What you have to do: Check every line of the data below for the word "sièges", then give only the number of lines that have it.

(Transcribed page contents)

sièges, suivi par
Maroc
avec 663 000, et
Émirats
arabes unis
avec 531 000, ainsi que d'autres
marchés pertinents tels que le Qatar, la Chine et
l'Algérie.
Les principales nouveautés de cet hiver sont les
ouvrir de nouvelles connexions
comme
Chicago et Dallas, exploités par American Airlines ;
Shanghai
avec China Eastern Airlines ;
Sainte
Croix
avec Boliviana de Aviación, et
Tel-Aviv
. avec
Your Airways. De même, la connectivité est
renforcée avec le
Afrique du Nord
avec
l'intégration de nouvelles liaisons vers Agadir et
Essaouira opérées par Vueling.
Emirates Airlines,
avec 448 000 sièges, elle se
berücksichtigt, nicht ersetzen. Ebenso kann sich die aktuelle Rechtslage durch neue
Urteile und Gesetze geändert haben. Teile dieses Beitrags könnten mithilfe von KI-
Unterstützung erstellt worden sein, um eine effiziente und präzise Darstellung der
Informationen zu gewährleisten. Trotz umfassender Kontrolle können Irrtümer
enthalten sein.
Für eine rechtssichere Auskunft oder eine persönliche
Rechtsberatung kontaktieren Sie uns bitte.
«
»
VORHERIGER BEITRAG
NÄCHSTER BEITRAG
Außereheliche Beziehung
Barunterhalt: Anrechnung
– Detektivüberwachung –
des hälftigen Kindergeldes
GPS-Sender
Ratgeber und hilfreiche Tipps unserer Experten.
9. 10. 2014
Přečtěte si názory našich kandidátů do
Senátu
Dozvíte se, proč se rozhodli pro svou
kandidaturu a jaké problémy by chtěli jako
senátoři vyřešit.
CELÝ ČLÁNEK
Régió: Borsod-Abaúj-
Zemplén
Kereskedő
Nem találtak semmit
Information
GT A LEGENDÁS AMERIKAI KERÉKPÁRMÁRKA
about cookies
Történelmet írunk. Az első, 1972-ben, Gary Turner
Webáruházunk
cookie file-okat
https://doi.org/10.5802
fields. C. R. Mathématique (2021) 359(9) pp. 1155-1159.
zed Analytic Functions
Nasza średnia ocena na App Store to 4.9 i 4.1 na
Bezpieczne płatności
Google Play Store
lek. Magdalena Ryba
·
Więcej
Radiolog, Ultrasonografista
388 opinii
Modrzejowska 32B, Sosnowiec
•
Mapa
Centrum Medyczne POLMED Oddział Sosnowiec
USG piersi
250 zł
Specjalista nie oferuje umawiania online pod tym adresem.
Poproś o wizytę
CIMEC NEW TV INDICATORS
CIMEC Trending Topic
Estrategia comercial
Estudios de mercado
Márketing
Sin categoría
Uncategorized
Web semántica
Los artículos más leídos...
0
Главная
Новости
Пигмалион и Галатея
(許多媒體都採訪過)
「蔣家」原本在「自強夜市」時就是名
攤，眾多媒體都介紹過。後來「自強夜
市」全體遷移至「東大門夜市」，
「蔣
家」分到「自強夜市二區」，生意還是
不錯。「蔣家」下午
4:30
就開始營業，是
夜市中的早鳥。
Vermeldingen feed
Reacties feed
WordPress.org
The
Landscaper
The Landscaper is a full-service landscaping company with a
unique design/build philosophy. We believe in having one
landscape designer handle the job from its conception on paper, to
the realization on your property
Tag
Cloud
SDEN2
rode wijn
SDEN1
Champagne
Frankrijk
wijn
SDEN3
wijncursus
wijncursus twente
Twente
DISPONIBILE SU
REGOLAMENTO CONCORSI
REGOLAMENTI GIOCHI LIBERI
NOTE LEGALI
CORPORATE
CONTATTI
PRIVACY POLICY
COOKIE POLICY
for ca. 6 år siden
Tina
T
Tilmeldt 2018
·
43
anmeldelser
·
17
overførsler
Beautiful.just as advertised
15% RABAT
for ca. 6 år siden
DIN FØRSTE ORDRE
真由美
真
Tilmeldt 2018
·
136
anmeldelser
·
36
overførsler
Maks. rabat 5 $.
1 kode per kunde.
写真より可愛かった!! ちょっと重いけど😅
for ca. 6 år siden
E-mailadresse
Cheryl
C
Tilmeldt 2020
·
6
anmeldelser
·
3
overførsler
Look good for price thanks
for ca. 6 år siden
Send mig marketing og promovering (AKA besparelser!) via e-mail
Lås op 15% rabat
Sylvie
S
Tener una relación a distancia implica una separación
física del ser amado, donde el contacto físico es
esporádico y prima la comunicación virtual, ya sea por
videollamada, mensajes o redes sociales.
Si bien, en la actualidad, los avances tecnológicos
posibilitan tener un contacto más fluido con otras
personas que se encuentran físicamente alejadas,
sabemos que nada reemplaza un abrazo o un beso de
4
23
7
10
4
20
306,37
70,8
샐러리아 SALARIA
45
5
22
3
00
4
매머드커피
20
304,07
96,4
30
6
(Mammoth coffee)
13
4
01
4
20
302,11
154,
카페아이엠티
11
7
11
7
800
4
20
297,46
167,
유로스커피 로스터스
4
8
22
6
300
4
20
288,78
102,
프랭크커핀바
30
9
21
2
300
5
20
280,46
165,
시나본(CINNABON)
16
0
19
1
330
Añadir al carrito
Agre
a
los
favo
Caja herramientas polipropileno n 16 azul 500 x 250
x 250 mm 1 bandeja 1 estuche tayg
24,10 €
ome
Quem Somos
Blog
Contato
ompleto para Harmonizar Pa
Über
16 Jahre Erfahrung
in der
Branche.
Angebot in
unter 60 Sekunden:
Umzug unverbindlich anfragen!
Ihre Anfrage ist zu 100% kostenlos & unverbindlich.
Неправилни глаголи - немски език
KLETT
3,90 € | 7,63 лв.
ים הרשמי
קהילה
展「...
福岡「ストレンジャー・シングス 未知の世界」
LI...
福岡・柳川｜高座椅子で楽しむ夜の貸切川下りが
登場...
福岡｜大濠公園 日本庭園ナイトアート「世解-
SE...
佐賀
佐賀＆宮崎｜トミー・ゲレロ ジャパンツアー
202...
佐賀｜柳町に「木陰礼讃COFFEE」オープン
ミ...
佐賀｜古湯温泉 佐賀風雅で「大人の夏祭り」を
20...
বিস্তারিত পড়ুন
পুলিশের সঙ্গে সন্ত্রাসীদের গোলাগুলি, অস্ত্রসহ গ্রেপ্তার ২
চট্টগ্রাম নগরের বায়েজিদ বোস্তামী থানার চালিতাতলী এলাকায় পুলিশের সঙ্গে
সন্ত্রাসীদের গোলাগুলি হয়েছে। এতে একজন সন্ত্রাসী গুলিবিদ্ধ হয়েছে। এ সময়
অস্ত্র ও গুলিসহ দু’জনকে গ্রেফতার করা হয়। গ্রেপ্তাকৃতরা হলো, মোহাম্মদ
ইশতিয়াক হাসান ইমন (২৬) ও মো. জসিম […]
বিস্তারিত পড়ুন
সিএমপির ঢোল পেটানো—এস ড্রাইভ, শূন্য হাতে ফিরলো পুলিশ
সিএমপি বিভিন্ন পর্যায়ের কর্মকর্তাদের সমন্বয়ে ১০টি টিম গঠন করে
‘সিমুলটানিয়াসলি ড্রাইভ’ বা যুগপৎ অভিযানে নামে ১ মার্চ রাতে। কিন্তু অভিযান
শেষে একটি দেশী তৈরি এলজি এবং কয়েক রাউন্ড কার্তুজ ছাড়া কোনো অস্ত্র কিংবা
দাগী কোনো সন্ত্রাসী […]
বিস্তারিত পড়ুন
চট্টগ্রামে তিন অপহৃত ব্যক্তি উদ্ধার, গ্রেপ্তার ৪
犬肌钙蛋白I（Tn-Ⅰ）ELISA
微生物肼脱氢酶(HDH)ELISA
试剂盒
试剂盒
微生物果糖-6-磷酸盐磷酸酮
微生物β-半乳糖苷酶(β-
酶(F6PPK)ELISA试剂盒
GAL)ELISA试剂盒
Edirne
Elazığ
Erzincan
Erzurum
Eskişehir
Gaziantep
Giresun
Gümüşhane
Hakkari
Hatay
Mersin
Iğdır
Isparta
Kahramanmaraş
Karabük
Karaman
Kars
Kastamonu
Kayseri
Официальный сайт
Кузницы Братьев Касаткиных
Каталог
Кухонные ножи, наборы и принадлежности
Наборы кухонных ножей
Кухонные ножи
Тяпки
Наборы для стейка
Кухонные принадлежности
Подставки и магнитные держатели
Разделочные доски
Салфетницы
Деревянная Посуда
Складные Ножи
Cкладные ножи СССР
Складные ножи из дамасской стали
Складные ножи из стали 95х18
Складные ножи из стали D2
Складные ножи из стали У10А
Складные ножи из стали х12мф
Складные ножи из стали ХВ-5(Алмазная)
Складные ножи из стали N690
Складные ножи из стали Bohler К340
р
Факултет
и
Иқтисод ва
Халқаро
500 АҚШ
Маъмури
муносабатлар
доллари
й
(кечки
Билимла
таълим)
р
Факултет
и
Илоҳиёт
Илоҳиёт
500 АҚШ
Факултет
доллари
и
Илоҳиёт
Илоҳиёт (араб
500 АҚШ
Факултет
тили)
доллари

Written solution: 2